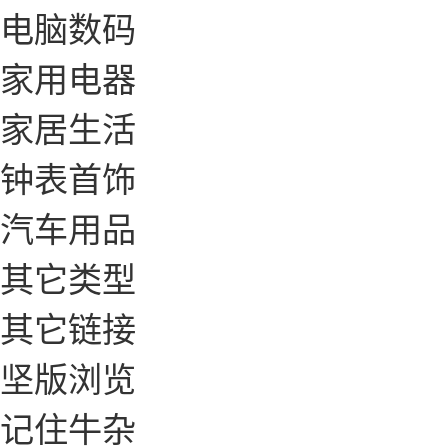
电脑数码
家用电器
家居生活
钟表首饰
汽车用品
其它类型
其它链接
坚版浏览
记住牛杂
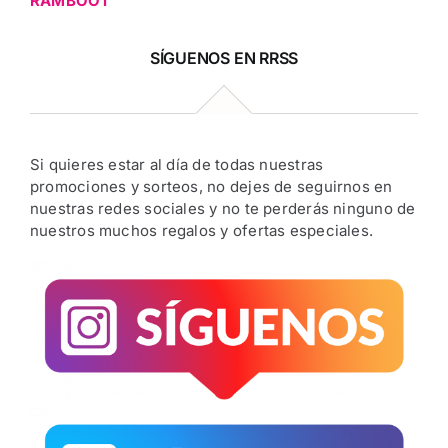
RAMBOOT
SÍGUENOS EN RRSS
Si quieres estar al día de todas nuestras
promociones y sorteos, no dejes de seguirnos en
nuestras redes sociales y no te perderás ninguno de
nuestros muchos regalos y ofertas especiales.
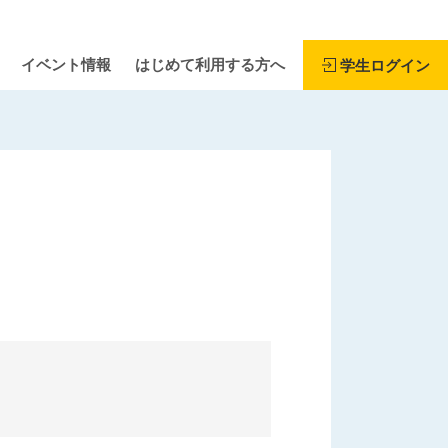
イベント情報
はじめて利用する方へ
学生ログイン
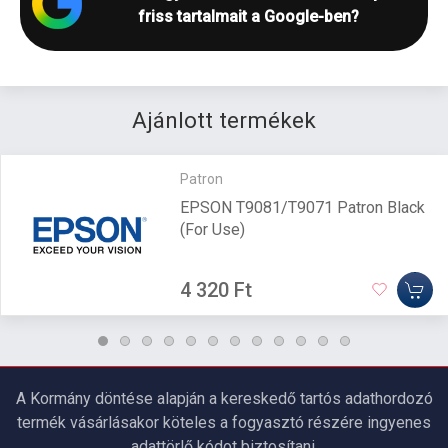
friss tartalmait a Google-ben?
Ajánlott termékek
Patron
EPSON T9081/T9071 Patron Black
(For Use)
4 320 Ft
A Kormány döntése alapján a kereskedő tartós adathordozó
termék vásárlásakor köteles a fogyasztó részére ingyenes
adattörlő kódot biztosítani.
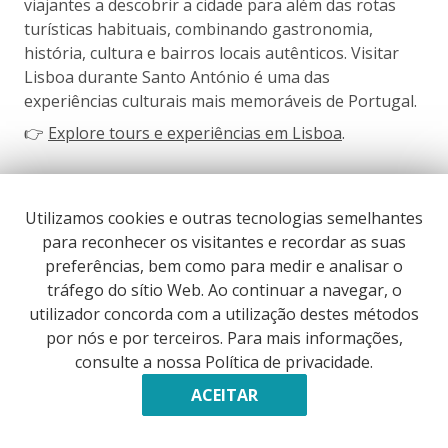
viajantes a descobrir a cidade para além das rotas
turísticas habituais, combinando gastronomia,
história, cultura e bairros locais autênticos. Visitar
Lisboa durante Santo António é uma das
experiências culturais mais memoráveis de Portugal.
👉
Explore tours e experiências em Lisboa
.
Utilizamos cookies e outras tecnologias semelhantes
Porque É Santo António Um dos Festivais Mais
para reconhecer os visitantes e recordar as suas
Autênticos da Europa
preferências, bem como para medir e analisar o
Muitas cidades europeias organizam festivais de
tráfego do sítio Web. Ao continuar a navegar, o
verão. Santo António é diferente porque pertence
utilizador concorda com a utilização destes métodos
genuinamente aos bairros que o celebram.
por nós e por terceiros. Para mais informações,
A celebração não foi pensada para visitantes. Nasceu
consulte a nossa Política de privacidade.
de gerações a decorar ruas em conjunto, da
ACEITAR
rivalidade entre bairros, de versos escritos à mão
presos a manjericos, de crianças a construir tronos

=-=-=-=-=

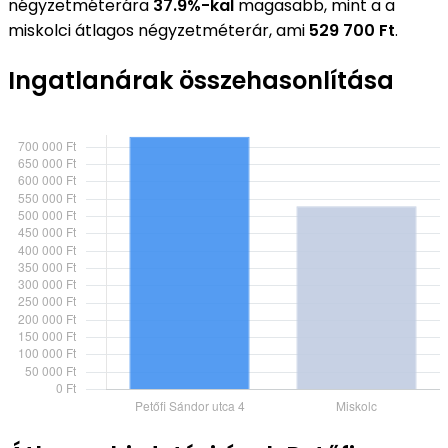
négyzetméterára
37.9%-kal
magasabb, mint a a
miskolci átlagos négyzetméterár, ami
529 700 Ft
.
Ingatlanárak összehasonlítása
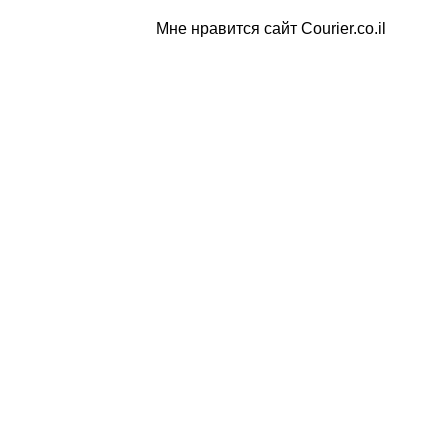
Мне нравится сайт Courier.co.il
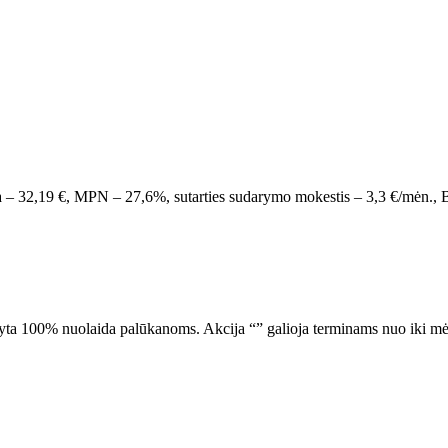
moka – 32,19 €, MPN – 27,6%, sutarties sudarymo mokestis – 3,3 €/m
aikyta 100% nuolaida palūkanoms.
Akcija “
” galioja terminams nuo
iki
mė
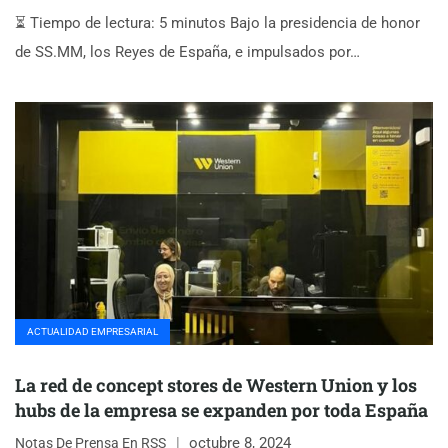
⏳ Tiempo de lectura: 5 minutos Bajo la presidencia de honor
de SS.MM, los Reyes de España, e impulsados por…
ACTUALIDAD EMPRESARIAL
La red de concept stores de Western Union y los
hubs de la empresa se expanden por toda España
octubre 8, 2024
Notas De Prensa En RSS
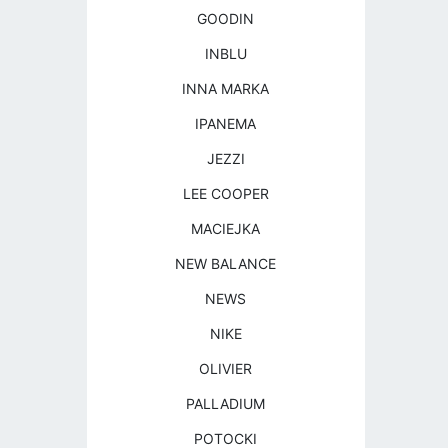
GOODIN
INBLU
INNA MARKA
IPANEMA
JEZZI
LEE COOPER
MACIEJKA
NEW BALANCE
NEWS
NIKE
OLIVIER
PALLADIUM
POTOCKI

=-=-=-=-=

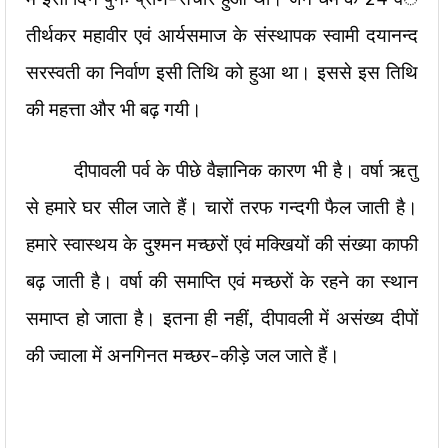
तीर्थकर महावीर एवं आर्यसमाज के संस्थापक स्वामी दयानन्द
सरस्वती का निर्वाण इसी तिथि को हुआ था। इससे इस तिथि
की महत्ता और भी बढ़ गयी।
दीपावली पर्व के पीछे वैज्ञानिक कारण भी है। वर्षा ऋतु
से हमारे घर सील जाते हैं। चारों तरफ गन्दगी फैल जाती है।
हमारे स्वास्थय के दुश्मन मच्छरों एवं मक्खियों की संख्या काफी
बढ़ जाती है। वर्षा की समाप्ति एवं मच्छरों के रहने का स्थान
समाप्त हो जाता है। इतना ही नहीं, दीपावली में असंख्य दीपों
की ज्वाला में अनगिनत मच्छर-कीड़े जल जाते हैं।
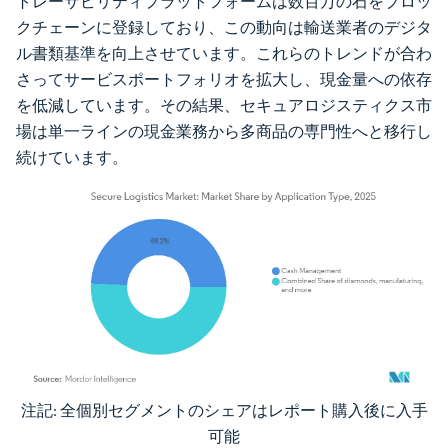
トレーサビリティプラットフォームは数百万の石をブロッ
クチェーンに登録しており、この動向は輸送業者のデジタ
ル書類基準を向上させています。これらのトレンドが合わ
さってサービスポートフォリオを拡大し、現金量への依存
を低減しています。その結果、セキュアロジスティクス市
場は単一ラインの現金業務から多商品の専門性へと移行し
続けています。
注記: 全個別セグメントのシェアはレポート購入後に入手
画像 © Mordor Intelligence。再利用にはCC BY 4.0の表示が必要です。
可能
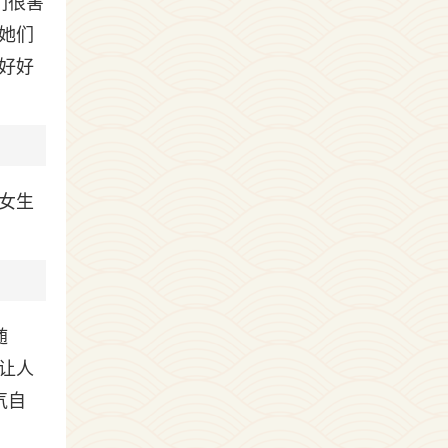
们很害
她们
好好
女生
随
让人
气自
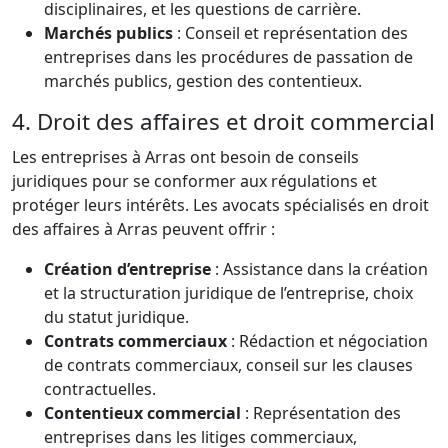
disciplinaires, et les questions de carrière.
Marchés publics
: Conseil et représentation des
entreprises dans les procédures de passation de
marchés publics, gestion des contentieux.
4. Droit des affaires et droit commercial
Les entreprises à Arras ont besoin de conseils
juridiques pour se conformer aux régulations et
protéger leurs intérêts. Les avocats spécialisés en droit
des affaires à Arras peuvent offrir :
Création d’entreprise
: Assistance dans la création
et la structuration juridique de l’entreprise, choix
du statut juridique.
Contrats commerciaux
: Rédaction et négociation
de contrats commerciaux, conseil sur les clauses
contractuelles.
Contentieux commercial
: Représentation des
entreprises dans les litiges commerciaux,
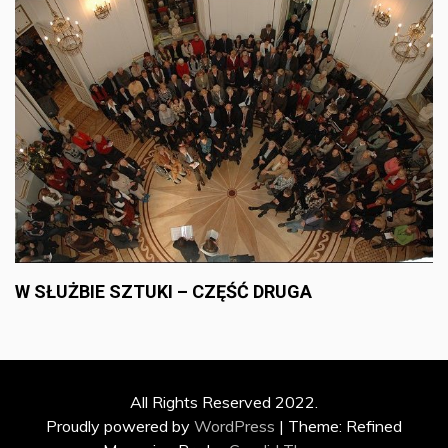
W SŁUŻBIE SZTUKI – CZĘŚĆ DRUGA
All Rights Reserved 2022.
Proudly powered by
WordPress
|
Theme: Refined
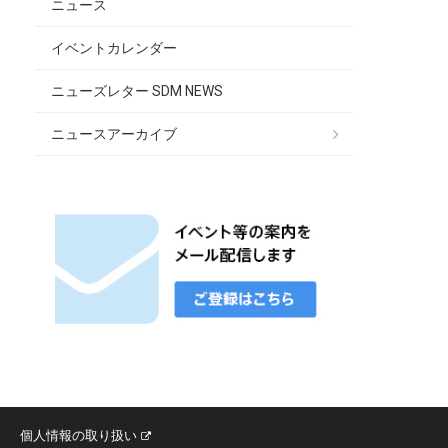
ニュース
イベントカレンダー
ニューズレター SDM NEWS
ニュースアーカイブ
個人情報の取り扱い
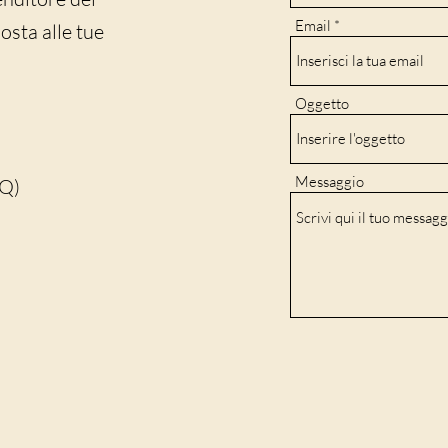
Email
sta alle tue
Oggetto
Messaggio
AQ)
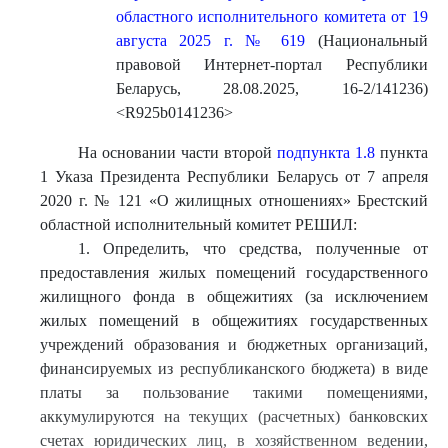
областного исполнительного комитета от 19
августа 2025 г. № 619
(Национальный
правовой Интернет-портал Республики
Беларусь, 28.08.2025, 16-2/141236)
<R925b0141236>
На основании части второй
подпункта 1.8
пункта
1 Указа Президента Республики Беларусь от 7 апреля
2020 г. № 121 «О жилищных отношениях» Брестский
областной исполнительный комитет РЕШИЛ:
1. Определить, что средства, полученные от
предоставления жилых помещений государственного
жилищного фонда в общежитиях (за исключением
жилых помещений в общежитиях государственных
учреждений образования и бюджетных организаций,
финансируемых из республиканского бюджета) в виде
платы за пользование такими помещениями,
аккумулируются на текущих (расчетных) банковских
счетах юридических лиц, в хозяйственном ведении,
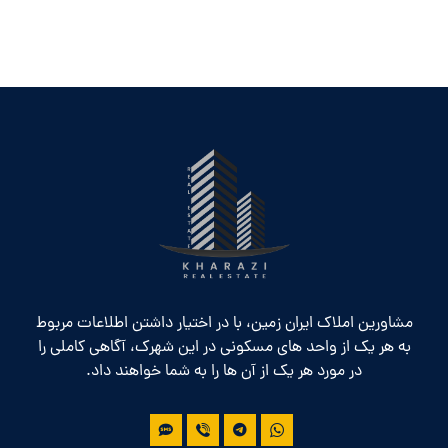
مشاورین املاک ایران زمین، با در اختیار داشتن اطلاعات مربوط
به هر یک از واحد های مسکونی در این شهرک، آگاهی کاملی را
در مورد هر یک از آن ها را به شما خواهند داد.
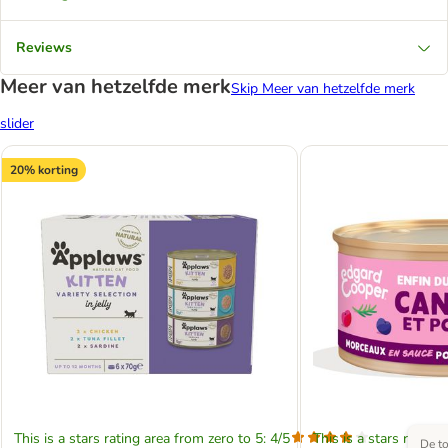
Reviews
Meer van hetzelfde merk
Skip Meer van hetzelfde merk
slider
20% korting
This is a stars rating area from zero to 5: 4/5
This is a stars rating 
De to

=-=-=-=-=

**EXERCISE GOAL**
Retype the stretch from the line that contains "областного исполнительного комитета от 19" through the line that contains "счетах юридических лиц, в", keeping every line exactly as it appears.

**TASK RESPONSE**
областного исполнительного комитета от 19
августа 2025 г. № 619
(Национальный
правовой Интернет-портал Республики
Беларусь, 28.08.2025, 16-2/141236)
<R925b0141236>
На основании части второй
подпункта 1.8
пункта
1 Указа Президента Республики Беларусь от 7 апреля
2020 г. № 121 «О жилищных отношениях» Брестский
областной исполнительный комитет РЕШИЛ:
1. Определить, что средства, полученные от
предоставления жилых помещений государственного
жилищного фонда в общежитиях (за исключением
жилых помещений в общежитиях государственных
учреждений образования и бюджетных организаций,
финансируемых из республиканского бюджета) в виде
платы за пользование такими помещениями,
аккумулируются на текущих (расчетных) банковских
счетах юридических лиц, в хозяйственном ведении,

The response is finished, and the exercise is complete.